Neurochemical substrates for opiate reinforcement.

The studies reported herein summarize our work to date aimed at determining the neurochemical substrates for the reinforcing properties of opiates. Rats were trained to self-administer heroin intravenously in daily 3-hour sessions, and pharmacological blockade and neurotoxin-induced lesions were used to define the neurochemical substrates for this reinforcing action. Low-dose DA receptor blockade failed to alter heroin self-administration but significantly increased cocaine self-administration, presumably reflecting a decrease in the reinforcing effectiveness of cocaine. Destruction of presynaptic DA terminals within the N.Acc. produced extinction of cocaine, but not heroin, self-administration. Opiate receptor blockade with systemic naloxone increased heroin, but not cocaine, self-administration.

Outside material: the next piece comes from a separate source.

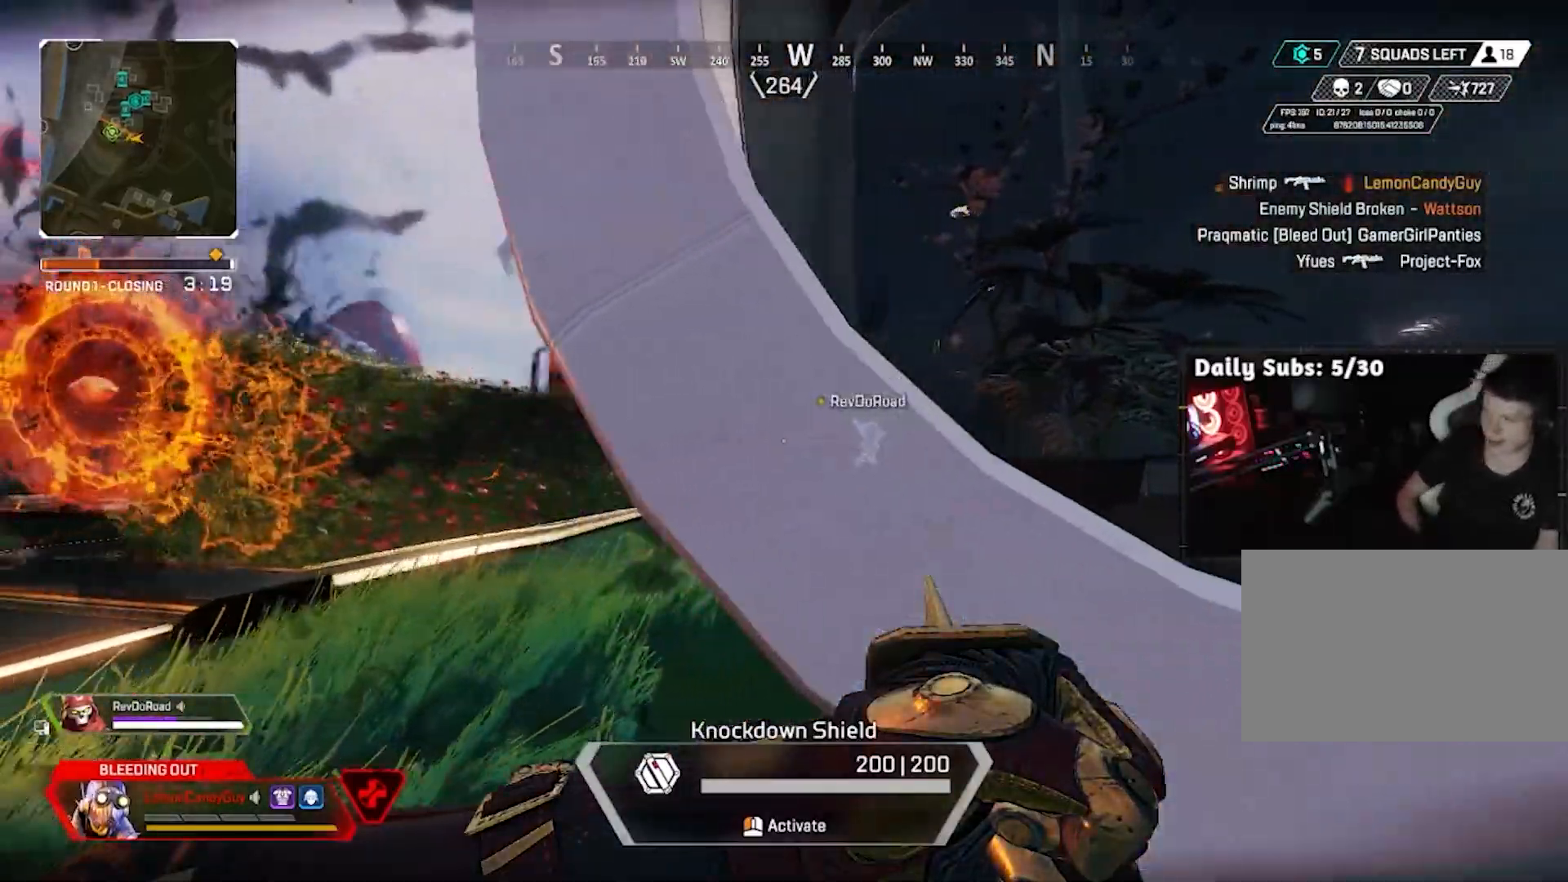
{"keys": ["a", "s"], "mouse": [], "events": [[467, "s", "down"]]}
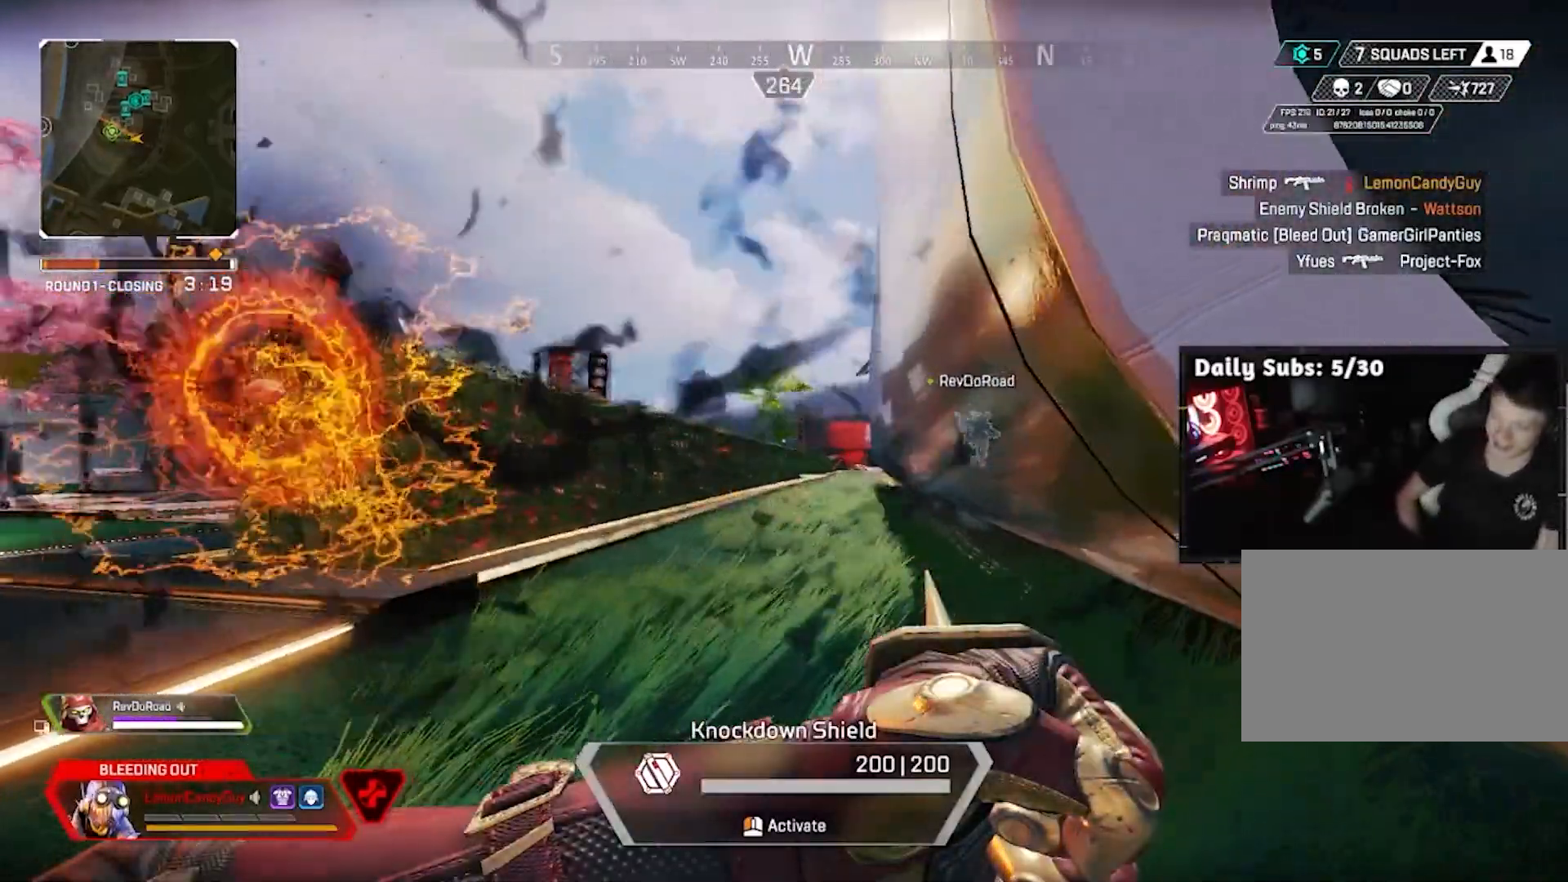
{"keys": ["d", "s"], "mouse": [], "events": [[33, "a", "up"], [133, "d", "down"], [167, "s", "up"], [450, "s", "down"]]}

Methylnaloxonium injections into the N.Acc. were effective in increasing heroin self-administration at doses one-eighth those observed for intracerebroventricular injections. Reinforcement has been explored using a place-preference procedure and a self-administration drug-substitution paradigm. Mu/delta agonists such as B-END readily produce a naloxone-reversible place preference. Fentanyl derivatives also produce place preference and substitute for heroin during self-administration. The kappa agonist U50-488 produces place aversion, not place preference, and does not readily substitute for heroin. Altogether, these results suggest that mu/delta receptor subtypes in the region of the N.Acc. may be an important neurochemical substrate for opiate reinforcement.